The problem
Pull every line with "Fusee" from the material.

Extracted information
::::::::::

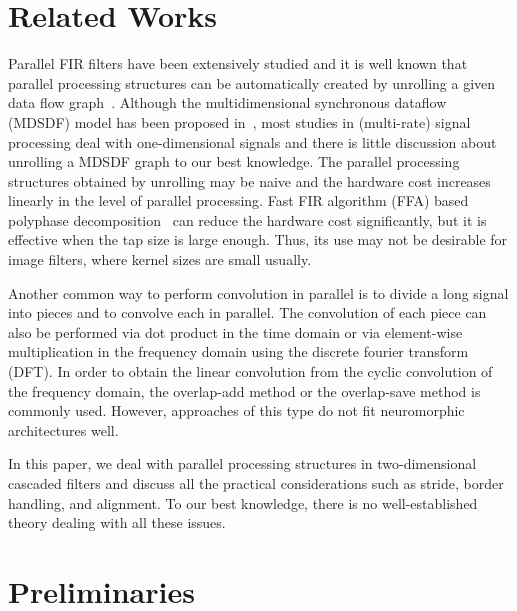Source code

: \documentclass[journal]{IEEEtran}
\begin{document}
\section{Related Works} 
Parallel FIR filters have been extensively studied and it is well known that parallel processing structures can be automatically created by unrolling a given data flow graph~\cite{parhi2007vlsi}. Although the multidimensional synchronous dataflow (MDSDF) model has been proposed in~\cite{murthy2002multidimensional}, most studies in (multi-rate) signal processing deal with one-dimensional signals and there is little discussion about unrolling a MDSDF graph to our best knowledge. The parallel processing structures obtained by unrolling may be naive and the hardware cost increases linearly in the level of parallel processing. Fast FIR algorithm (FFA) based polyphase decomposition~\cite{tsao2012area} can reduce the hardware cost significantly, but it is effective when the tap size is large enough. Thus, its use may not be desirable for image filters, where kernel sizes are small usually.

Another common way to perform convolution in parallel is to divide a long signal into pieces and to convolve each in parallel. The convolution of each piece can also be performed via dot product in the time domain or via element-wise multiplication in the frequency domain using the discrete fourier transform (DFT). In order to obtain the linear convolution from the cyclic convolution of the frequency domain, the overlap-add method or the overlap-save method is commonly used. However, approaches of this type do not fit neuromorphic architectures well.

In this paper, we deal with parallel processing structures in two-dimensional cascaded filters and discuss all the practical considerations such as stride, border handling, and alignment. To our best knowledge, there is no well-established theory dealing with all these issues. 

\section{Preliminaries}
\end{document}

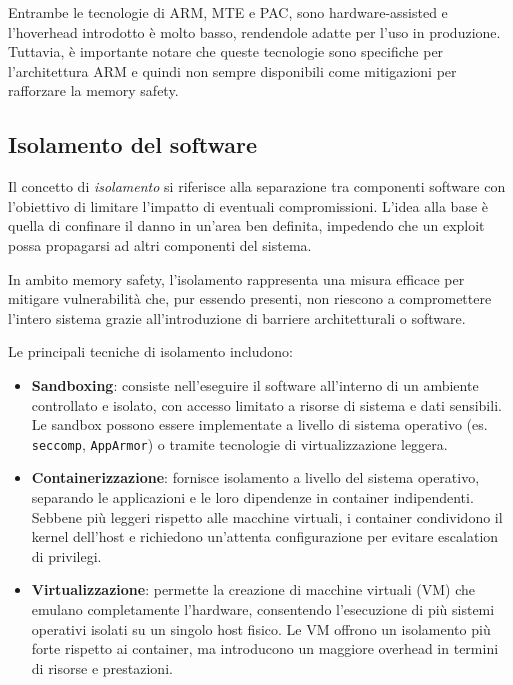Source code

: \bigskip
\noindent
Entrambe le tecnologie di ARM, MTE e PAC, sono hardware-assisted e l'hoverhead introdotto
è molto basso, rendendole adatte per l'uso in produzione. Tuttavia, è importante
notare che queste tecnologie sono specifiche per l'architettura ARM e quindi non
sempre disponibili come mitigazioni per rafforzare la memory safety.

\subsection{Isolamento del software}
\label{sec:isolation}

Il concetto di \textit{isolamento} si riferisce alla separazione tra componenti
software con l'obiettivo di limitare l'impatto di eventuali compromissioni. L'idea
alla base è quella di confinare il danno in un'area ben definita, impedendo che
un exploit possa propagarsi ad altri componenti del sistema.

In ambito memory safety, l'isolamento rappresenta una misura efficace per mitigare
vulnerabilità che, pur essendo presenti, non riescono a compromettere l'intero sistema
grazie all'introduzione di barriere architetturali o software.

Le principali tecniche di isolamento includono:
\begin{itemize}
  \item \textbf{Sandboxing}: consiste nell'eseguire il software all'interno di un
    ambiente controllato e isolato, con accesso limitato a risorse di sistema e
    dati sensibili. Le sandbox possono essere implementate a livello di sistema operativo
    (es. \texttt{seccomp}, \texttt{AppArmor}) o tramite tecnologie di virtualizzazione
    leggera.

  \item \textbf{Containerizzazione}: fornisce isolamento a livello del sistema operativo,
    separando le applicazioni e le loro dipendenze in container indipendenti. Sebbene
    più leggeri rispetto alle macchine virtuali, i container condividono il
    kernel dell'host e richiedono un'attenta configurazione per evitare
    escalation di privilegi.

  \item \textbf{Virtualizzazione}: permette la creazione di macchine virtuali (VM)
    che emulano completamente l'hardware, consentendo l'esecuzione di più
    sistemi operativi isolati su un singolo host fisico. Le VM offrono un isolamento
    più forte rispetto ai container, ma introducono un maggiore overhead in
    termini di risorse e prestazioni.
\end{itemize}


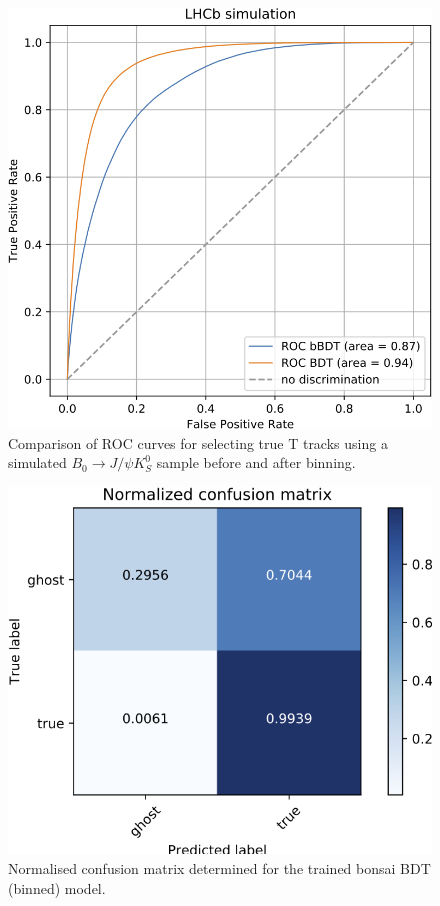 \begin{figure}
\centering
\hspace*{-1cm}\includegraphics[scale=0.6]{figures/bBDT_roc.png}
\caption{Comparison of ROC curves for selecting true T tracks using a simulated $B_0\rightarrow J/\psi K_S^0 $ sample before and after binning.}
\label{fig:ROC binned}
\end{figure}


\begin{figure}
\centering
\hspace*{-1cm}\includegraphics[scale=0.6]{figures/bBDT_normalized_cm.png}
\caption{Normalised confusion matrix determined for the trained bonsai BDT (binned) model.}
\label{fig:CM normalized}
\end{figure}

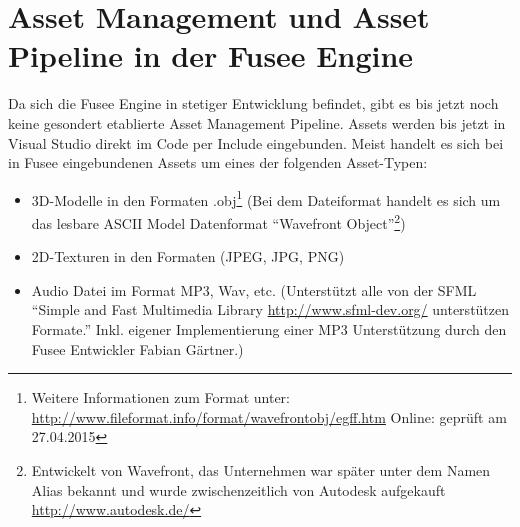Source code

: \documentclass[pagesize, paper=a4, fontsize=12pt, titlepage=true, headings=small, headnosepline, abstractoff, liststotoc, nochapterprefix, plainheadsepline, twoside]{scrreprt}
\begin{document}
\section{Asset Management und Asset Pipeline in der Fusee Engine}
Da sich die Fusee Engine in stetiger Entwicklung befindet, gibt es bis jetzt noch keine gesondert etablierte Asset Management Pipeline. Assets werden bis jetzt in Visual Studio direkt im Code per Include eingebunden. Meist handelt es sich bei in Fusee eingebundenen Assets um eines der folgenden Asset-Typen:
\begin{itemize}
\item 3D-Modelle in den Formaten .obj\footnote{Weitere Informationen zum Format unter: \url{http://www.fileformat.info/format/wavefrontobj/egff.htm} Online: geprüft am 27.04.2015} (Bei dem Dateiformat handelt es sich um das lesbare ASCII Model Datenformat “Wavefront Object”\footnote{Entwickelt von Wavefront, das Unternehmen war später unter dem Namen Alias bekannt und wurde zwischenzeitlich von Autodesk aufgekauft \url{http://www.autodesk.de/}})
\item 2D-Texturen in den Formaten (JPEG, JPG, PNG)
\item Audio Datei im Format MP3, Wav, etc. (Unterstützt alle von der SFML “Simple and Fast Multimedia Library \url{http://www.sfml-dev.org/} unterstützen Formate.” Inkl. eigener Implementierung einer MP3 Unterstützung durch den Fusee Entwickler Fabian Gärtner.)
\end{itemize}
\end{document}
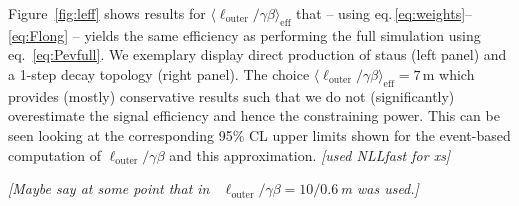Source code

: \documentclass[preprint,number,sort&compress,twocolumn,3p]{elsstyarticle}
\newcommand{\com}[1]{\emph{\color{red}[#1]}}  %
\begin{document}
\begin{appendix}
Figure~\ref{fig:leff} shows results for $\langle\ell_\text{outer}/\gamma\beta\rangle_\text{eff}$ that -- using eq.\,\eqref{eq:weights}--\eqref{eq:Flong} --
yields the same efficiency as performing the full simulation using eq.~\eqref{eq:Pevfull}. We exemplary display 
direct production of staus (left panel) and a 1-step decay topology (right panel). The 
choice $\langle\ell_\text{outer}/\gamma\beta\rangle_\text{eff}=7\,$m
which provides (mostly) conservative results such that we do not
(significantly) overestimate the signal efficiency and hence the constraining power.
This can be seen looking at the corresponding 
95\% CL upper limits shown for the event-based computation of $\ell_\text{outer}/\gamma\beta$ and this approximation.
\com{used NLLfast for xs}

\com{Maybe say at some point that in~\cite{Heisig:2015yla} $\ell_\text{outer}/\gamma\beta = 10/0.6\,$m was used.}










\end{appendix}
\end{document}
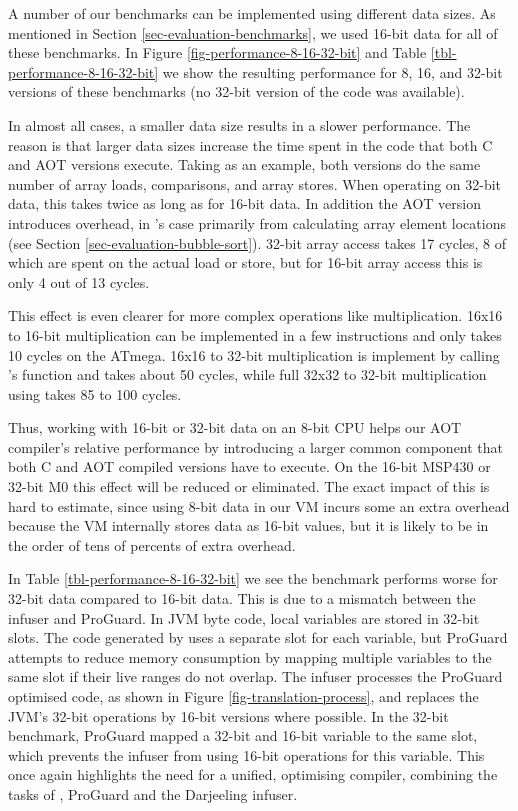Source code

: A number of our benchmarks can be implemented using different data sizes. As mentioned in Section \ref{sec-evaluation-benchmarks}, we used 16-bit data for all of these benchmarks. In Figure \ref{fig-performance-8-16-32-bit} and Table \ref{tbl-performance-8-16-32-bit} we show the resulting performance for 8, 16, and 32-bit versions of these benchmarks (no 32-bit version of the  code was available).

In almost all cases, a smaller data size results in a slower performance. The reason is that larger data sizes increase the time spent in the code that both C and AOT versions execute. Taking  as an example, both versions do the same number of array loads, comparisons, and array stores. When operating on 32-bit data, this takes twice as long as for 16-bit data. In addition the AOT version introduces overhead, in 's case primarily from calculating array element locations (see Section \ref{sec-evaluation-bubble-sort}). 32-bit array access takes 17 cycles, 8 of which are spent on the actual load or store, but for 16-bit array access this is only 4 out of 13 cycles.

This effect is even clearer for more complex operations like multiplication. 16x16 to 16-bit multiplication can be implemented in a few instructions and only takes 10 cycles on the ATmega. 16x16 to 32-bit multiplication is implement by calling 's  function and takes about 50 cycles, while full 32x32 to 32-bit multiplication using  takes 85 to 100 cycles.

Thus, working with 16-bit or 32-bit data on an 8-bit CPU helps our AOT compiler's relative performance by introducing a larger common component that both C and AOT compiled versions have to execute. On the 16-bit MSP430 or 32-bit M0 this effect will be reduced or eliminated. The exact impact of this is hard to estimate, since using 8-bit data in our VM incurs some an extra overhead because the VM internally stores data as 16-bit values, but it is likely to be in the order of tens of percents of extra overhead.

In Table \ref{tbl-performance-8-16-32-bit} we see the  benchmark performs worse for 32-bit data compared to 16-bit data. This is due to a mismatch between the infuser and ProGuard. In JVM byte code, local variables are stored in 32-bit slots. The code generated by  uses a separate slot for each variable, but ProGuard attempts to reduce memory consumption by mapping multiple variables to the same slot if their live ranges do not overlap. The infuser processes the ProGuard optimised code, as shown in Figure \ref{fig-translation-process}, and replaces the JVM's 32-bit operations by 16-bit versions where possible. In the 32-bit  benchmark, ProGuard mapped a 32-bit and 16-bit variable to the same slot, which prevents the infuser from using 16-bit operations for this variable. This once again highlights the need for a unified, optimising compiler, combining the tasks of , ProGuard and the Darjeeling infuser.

::::::::::

Result for this task
\section{Asset Management und Asset Pipeline in der Fusee Engine}
Da sich die Fusee Engine in stetiger Entwicklung befindet, gibt es bis jetzt noch keine gesondert etablierte Asset Management Pipeline. Assets werden bis jetzt in Visual Studio direkt im Code per Include eingebunden. Meist handelt es sich bei in Fusee eingebundenen Assets um eines der folgenden Asset-Typen:
\item Audio Datei im Format MP3, Wav, etc. (Unterstützt alle von der SFML “Simple and Fast Multimedia Library \url{http://www.sfml-dev.org/} unterstützen Formate.” Inkl. eigener Implementierung einer MP3 Unterstützung durch den Fusee Entwickler Fabian Gärtner.)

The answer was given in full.